#### Data to process:
────────────────────────────────────────

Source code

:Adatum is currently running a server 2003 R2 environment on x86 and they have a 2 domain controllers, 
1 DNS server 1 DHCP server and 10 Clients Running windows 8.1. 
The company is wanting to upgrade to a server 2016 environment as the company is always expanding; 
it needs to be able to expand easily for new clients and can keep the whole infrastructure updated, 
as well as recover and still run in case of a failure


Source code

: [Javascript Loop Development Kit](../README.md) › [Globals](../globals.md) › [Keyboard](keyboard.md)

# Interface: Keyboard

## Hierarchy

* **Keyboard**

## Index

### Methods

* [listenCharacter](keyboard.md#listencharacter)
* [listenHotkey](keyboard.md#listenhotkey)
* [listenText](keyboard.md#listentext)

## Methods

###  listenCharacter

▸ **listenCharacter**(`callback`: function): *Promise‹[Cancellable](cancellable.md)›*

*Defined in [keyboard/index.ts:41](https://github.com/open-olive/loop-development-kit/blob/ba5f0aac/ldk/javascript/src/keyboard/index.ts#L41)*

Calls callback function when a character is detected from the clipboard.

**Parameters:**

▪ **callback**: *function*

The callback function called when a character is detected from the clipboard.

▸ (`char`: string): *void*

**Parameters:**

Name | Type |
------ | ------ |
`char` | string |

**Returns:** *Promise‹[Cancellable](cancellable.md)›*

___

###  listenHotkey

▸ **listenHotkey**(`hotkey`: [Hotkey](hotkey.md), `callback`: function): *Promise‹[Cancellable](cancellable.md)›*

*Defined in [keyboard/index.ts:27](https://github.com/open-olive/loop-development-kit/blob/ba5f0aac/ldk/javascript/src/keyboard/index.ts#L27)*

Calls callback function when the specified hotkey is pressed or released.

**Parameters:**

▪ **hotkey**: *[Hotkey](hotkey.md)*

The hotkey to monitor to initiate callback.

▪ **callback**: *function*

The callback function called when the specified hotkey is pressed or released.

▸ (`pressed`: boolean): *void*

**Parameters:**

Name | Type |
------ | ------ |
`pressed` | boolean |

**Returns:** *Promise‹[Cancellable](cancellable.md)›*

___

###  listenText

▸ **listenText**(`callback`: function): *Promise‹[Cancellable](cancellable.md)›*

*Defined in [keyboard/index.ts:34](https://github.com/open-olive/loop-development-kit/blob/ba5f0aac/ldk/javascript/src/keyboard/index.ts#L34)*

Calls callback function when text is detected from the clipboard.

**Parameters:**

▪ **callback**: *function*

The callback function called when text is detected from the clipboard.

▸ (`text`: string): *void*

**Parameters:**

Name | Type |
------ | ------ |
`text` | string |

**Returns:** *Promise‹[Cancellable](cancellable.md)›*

────────────────────────────────────────

#### Activity:
Rewrite these lines with "clipboard" swapped for "keyboard" throughout, changing nothing else.

#### Completed exercise:
Source code

:Adatum is currently running a server 2003 R2 environment on x86 and they have a 2 domain controllers, 
1 DNS server 1 DHCP server and 10 Clients Running windows 8.1. 
The company is wanting to upgrade to a server 2016 environment as the company is always expanding; 
it needs to be able to expand easily for new clients and can keep the whole infrastructure updated, 
as well as recover and still run in case of a failure


Source code

: [Javascript Loop Development Kit](../README.md) › [Globals](../globals.md) › [Keyboard](keyboard.md)

# Interface: Keyboard

## Hierarchy

* **Keyboard**

## Index

### Methods

* [listenCharacter](keyboard.md#listencharacter)
* [listenHotkey](keyboard.md#listenhotkey)
* [listenText](keyboard.md#listentext)

## Methods

###  listenCharacter

▸ **listenCharacter**(`callback`: function): *Promise‹[Cancellable](cancellable.md)›*

*Defined in [keyboard/index.ts:41](https://github.com/open-olive/loop-development-kit/blob/ba5f0aac/ldk/javascript/src/keyboard/index.ts#L41)*

Calls callback function when a character is detected from the keyboard.

**Parameters:**

▪ **callback**: *function*

The callback function called when a character is detected from the keyboard.

▸ (`char`: string): *void*

**Parameters:**

Name | Type |
------ | ------ |
`char` | string |

**Returns:** *Promise‹[Cancellable](cancellable.md)›*

___

###  listenHotkey

▸ **listenHotkey**(`hotkey`: [Hotkey](hotkey.md), `callback`: function): *Promise‹[Cancellable](cancellable.md)›*

*Defined in [keyboard/index.ts:27](https://github.com/open-olive/loop-development-kit/blob/ba5f0aac/ldk/javascript/src/keyboard/index.ts#L27)*

Calls callback function when the specified hotkey is pressed or released.

**Parameters:**

▪ **hotkey**: *[Hotkey](hotkey.md)*

The hotkey to monitor to initiate callback.

▪ **callback**: *function*

The callback function called when the specified hotkey is pressed or released.

▸ (`pressed`: boolean): *void*

**Parameters:**

Name | Type |
------ | ------ |
`pressed` | boolean |

**Returns:** *Promise‹[Cancellable](cancellable.md)›*

___

###  listenText

▸ **listenText**(`callback`: function): *Promise‹[Cancellable](cancellable.md)›*

*Defined in [keyboard/index.ts:34](https://github.com/open-olive/loop-development-kit/blob/ba5f0aac/ldk/javascript/src/keyboard/index.ts#L34)*

Calls callback function when text is detected from the keyboard.

**Parameters:**

▪ **callback**: *function*

The callback function called when text is detected from the keyboard.

▸ (`text`: string): *void*

**Parameters:**

Name | Type |
------ | ------ |
`text` | string |

**Returns:** *Promise‹[Cancellable](cancellable.md)›*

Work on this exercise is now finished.